House GOP Advances 401(k) ESG Curbs, Expansion of Health Plans

June 25, 2025, 6:57 PM UTC

House Republicans advanced legislation that would boost non-traditional employer health benefit plans and make it harder for workplace 401(k) plans to fund environmentally friendly causes.

The House Committee on Education & the Workforce voted along party lines Wednesday to approve a pair of bills that would expand association health plans for small employers and limit state regulation of stop-loss insurance.

Another bill discouraging 401(k)s from selecting environmental, social, and corporate governance funds for workers also cleared the committee on a 21-15 party-line vote.

The bills would codify Republican attempts to sidestep Affordable Care Act protections for employer-sponsored plans and revamp the first Trump administration’s efforts to ax “woke” investments from pensions and 401(k)s.

The legislation can advance for a vote by the full Republican-controlled House.

Association Plans

Association health plans are made up of small businesses that coalesce under a single plan, cutting costs while avoiding essential health benefit requirements under the ACA.

The Biden administration last year rescinded the remaining components of a Trump-era US Labor Department rule greenlighting the association plans after a federal district court struck down key elements of the Trump rule defining an “employer” under the Employee Retirement Income Security Act.

The legislation (H.R. 2528) introduced by Committee Chairman Tim Walberg (R-Mich.) earlier this year would reestablish the Trump standard, paving the way for hundreds of thousands of US workers to receive health care sponsored by their employers, avoiding ACA insurance marketplaces.

Stop-Loss Insurance

Many large and mid-sized employers flocked to self-funded health insurance schemes to avoid the ACA’s minimum benefits package, medical loss ratio rules, and other fees, premium reviews, and marketplace reforms.
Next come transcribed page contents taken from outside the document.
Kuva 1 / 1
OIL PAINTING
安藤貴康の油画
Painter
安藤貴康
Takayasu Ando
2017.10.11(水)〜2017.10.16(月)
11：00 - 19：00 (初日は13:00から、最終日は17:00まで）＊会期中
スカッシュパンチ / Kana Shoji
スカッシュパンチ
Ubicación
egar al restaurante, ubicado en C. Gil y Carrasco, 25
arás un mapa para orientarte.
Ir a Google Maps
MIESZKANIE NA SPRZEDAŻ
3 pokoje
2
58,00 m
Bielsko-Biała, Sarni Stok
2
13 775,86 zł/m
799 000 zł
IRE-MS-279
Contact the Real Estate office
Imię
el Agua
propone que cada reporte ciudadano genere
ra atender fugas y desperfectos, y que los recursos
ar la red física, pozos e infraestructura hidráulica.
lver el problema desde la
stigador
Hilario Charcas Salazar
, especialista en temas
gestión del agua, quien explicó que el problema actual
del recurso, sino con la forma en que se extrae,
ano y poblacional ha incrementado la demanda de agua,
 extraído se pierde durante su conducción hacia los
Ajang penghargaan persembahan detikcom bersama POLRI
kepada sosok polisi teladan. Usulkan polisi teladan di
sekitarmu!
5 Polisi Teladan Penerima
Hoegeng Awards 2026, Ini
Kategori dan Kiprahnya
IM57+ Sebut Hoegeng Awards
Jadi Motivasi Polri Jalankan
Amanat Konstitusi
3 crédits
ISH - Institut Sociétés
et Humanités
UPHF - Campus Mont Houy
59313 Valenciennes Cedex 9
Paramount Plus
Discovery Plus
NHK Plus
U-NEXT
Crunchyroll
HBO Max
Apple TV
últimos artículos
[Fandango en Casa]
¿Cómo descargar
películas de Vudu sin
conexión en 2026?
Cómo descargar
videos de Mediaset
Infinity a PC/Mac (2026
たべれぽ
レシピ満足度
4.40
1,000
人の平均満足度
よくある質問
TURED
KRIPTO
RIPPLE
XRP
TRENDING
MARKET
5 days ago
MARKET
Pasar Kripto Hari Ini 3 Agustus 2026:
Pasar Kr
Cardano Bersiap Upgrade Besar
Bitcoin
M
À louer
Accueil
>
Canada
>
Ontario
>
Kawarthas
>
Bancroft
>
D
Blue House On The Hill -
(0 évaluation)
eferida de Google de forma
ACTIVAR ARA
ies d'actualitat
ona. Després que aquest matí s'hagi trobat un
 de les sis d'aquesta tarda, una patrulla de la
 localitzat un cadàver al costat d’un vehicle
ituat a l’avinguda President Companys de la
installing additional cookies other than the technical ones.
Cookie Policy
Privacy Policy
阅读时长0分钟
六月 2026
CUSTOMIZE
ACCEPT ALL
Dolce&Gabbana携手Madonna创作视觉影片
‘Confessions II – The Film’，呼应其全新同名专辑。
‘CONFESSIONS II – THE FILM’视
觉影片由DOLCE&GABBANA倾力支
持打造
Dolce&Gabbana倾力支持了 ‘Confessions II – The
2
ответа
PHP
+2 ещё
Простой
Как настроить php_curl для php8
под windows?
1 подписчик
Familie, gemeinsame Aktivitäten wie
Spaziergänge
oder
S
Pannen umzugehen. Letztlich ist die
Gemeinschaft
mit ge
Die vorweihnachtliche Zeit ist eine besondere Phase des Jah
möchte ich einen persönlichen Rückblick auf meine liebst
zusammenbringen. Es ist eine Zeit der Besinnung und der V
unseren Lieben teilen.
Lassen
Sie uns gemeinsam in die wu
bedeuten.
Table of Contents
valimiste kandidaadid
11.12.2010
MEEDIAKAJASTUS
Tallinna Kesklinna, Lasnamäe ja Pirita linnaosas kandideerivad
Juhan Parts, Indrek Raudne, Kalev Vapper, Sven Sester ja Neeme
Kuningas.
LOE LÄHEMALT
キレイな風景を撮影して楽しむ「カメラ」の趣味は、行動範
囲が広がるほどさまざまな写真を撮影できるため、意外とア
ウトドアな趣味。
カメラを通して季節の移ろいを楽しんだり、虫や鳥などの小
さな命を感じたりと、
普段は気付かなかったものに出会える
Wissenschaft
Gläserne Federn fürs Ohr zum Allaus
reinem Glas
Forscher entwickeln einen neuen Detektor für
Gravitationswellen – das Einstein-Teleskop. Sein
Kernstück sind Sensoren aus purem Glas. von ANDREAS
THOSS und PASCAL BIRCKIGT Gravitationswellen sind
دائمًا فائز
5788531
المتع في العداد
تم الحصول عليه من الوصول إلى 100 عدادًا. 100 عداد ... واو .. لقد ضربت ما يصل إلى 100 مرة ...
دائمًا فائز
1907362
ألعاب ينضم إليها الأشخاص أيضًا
Stop-loss insurance, which protects self-funded plans from catastrophic medical claims, makes self-funded insurance a viable option for employers—particularly small businesses that may otherwise lack the capital to pay claims out-of-pocket.

The Obama administration signaled an interest in expanding federal regulations to treat stop-loss insurance as traditional insurance under ERISA. The Self-Insurance Protection Act (H.R. 2571) introduced by Rep. Robert Onder (R-Mo.) in May would preempt state regulation of stop-loss insurance under the ACA and prevent federal regulation of them under ERISA.

Anti-ESG Rules

Regulations over financial factors retirement plans must consider when choosing investments on behalf of workers have volleyed back and forth between the first Trump and Biden administrations.

The DOL said in May that it would replace a Biden-era rule that permit ESG considerations for tied alternatives. The Biden-era rule replaced a first-term Trump rule that put strict reporting requirements on sponsors who steered participant money into “woke” funds.

Legislation Rep. Rick Allen (R-Ga.) introduced (H.R. 2988) in May would codify the first Trump-era rule, which requires plan decision-makers to put financial factors above all else and reinstates the reporting requirements that were axed by Biden.